Location
- 150 Southside Pkwy Buffalo, New York 14220 United States 42°51′10.6″N 78°49′27.3″W﻿ / ﻿42.852944°N 78.824250°W

Information
- Type: Public
- School district: Buffalo Public Schools
- School number: 206
- NCES School ID: 360585000378
- Principal: Michael T. Morris
- Teaching staff: 75.53 (on an FTE basis)
- Grades: 9-12
- Enrollment: 801 (2024-2025)
- Student to teacher ratio: 10.61
- Campus: City: Large
- Colors: Red and Black
- Mascot: Sparky the Bear
- Team name: Sparks
- Newspaper: The Spark
- Yearbook: The Dial
- Website: www.buffaloschools.org/o/ps206

= South Park High School (Buffalo, New York) =

South Park High School is a high school located in Buffalo, New York. It serves Grades 9 - 12 and teaches according to the Board of Regents. The current principal is Michael Morris.

==History==
South Park is located in South Buffalo. It was organized and built in 1914. For its first year, the school was temporarily housed at School 36. It was designed by architect Edward Brodhead Green.

◆ SHORT EXERCISE A
Format the records as a Markdown table with the columns "Row" and "Line", from the start of the records through the line that contains "Dot at: (275, 265)". Skip blank lines and leave the pictures out.
The article and the records have separate, unrelated origins.

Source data
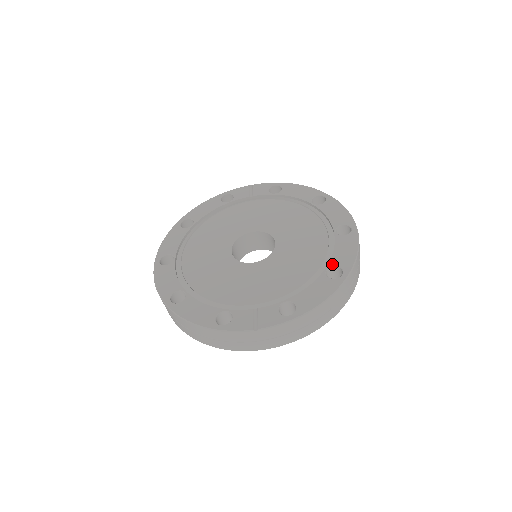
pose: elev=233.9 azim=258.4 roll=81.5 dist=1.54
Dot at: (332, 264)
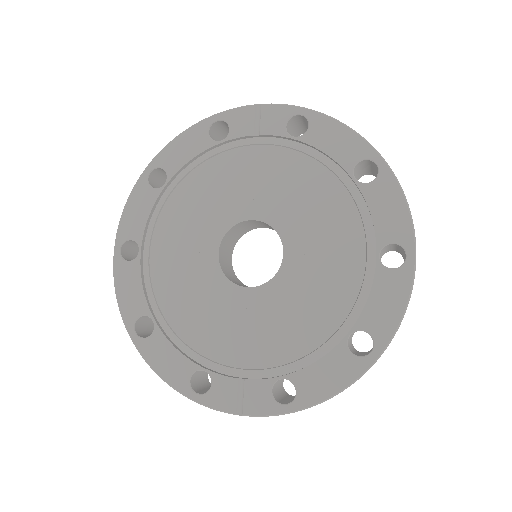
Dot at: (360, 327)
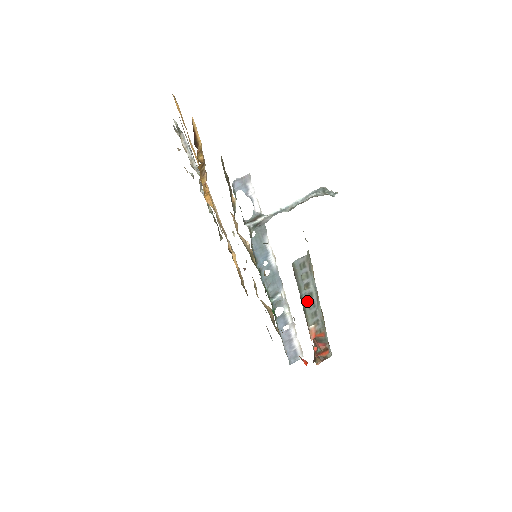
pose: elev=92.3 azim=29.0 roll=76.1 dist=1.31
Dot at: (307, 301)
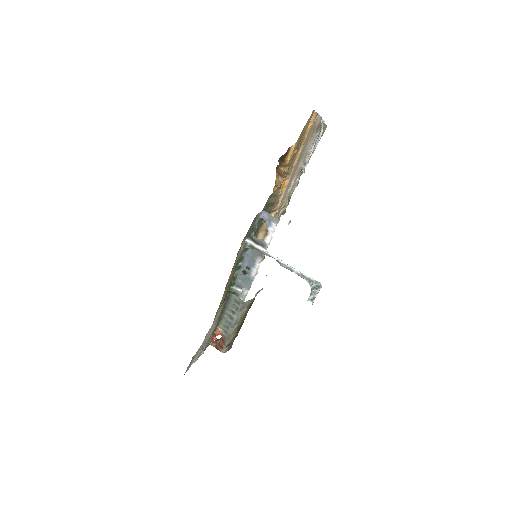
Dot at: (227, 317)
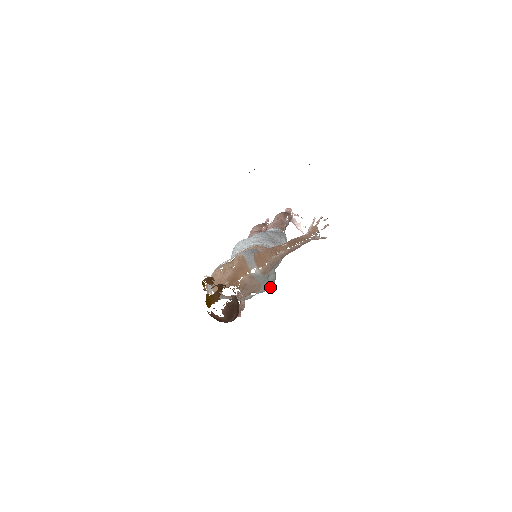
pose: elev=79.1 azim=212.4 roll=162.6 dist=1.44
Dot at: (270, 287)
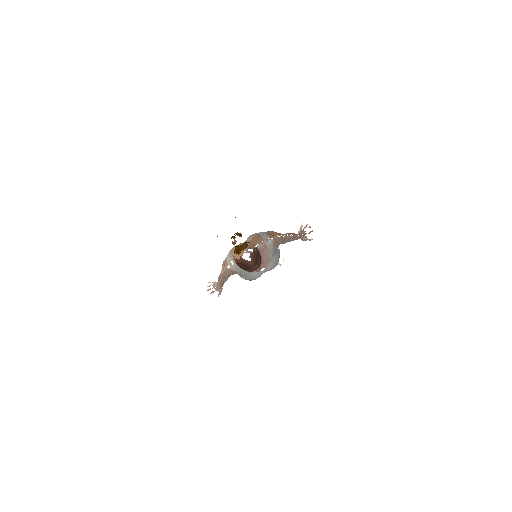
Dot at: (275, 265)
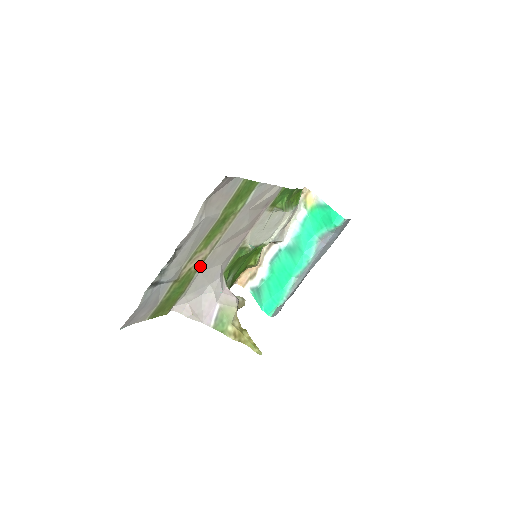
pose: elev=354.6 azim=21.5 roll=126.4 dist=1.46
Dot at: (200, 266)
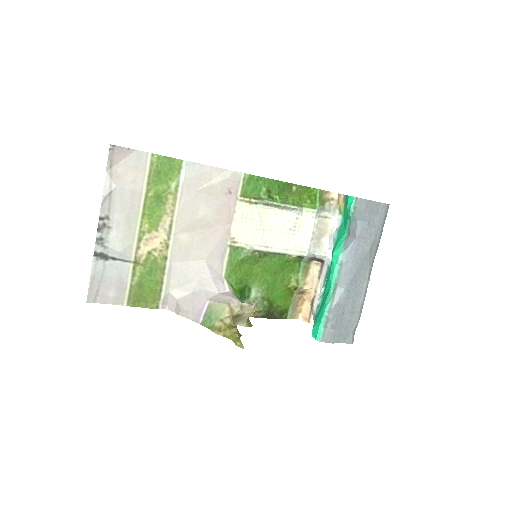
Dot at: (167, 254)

◆ SHORT EXERCISE B
Resume the article on South Park High School after its last sentence.

◆ WRITTEN RESPONSE A
| Row | Line |
|---|---|
| 1 | pose: elev=233.9 azim=258.4 roll=81.5 dist=1.54 |
| 2 | Dot at: (332, 264) |
| 3 | Dot at: (360, 327) |
| 4 | pose: elev=92.3 azim=29.0 roll=76.1 dist=1.31 |
| 5 | Dot at: (307, 301) |
| 6 | Dot at: (227, 317) |
| 7 | pose: elev=79.1 azim=212.4 roll=162.6 dist=1.44 |
| 8 | Dot at: (270, 287) |
| 9 | Dot at: (275, 265) |

◆ WRITTEN RESPONSE B
From 2007 to 2009, South Park High School was renovated and the school was temporarily housed at School 187, which formerly housed Buffalo Academy for Visual and Performing Arts. South Park High School's building reopened in 2009.

===Annexes===
Beginning in the 1930s, South Park High began opening up annexes in other school buildings due to the excessive student body account. The first annex was opened in 1932 at School 67, with a second being opened a few years later at School 72, and a third at School 69 in 1936. The following year, the School 72 and 69 annexes were closed and replaced by the School 7 annex. In 1941, both the School 7 and School 67 annexes were closed and all students attended the main building. School 67 would later be revived as an annex in the late 1960s and continued to operate as such until the early 1990s.

===Alumni===
- Rose Bampton - opera singer (Class of 1925)
- Jody Fortson - NFL player
- Joe Gallagher - professional baseball player
- Brian Higgins - Congressman of New York State's 27th District (Class of 1978)
- C. Wade McClusky - Rear Admiral USN, pilot at the Battle of Midway (Class of 1918)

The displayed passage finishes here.